Der glorreiche EBM 2005 ist noch in guter Erinnerung. Große Hoffnungen und wunderbare Versprechen gingen ihm voraus. Erstmals sollte betriebswirtschaftlich korrekt die Einnahmen der Praxen bestimmt werden. Dumm nur, dass der mühsam errechnete „Punktwert“ von der Politik kurzer Hand einkassiert wurde und so das gleiche Honorar – aber mit mehr Aufwand – erzielt wurde. Anlass zur Warnung und zur Vorsicht gibt es also durchaus.
Timeo danaos
„Ich fürchte die Griechen“. Das könnte man heute ein Vorurteil nennen. „Aber in Vergils Äneis drückt es große Weisheit aus. Laokoon kennt seine Pappenheimer, also die Griechen. Er bezieht sich auf frühere negative Erfahrungen und zeigt damit, dass er in der Lage ist, aus der Vergangenheit zu lernen: Oft schon sind die Trojaner auf die Listen ihrer Belagerer hereingefallen. Diesmal – so sagt es der Weise – sollten sie daraus lernen und vorsichtiger sein.
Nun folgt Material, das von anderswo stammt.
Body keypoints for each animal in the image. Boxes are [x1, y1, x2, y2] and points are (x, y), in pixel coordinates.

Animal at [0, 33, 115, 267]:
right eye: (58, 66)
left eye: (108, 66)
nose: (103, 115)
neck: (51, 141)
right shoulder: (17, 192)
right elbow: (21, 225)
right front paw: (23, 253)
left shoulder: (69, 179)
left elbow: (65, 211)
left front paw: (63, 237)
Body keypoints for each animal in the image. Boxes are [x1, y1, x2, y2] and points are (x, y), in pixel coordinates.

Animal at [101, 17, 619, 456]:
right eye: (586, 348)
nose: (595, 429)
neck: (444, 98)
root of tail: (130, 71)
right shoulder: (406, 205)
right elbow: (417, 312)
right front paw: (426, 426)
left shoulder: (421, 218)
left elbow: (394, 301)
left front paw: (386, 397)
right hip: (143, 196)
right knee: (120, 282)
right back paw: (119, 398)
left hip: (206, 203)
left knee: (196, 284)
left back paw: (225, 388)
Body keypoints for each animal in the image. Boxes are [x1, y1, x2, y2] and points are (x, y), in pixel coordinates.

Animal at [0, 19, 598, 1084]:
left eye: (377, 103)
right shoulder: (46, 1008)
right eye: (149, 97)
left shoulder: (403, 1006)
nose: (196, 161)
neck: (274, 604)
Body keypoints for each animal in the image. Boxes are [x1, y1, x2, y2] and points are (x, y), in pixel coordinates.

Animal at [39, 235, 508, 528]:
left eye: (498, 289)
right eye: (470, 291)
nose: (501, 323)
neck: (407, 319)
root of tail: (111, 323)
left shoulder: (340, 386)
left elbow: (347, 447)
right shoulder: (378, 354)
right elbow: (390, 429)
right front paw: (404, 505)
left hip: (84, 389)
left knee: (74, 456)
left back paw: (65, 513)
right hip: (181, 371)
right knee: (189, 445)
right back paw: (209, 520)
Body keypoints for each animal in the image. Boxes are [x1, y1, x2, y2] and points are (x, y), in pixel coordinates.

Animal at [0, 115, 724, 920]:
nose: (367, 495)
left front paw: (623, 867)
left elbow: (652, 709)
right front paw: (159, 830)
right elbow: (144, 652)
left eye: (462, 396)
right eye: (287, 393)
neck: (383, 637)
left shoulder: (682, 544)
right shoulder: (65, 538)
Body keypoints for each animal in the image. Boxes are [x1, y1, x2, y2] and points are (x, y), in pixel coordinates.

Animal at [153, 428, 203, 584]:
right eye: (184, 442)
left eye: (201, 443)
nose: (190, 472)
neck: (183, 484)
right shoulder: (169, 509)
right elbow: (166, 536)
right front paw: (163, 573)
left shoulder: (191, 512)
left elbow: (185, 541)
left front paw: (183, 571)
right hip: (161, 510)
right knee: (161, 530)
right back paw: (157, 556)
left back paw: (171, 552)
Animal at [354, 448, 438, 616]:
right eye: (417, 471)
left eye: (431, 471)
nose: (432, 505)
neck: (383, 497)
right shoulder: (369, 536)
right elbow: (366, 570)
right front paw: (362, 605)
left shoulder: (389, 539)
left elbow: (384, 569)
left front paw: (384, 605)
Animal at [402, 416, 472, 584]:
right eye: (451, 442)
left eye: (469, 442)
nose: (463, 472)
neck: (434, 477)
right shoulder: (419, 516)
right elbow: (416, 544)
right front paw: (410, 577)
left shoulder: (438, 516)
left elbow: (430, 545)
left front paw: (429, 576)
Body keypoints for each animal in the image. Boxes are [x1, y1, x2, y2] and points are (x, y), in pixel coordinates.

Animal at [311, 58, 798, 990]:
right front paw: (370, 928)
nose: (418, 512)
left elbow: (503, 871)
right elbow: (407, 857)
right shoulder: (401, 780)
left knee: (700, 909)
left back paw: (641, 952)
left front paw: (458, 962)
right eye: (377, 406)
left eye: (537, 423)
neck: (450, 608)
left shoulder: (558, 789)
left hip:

Viele Ärzte, vor allem aber viele ihrer Würdenträger, scheinen diese Lehren nicht ziehen zu wollen. Zu stark sind die oben beschriebenen psychologischen Mechanismen. Und natürlich geht es auch um das eigene Fremd- und Selbstbild.
Doch wenn man Eitelkeiten einmal wegließe und es unbefangen sähe, könnte man zu dem Schluss kommen, es wäre besser, die Geschenke der Danaer etwas genauer zu prüfen.
Ich habe schon als Schüler beim Lesen von Schwabs „Sagen des klassischen Altertums“ nicht verstanden, warum die Trojaner das Holz nicht einfach einmal anbohrten. Das wäre doch wirklich nicht so schwer gewesen.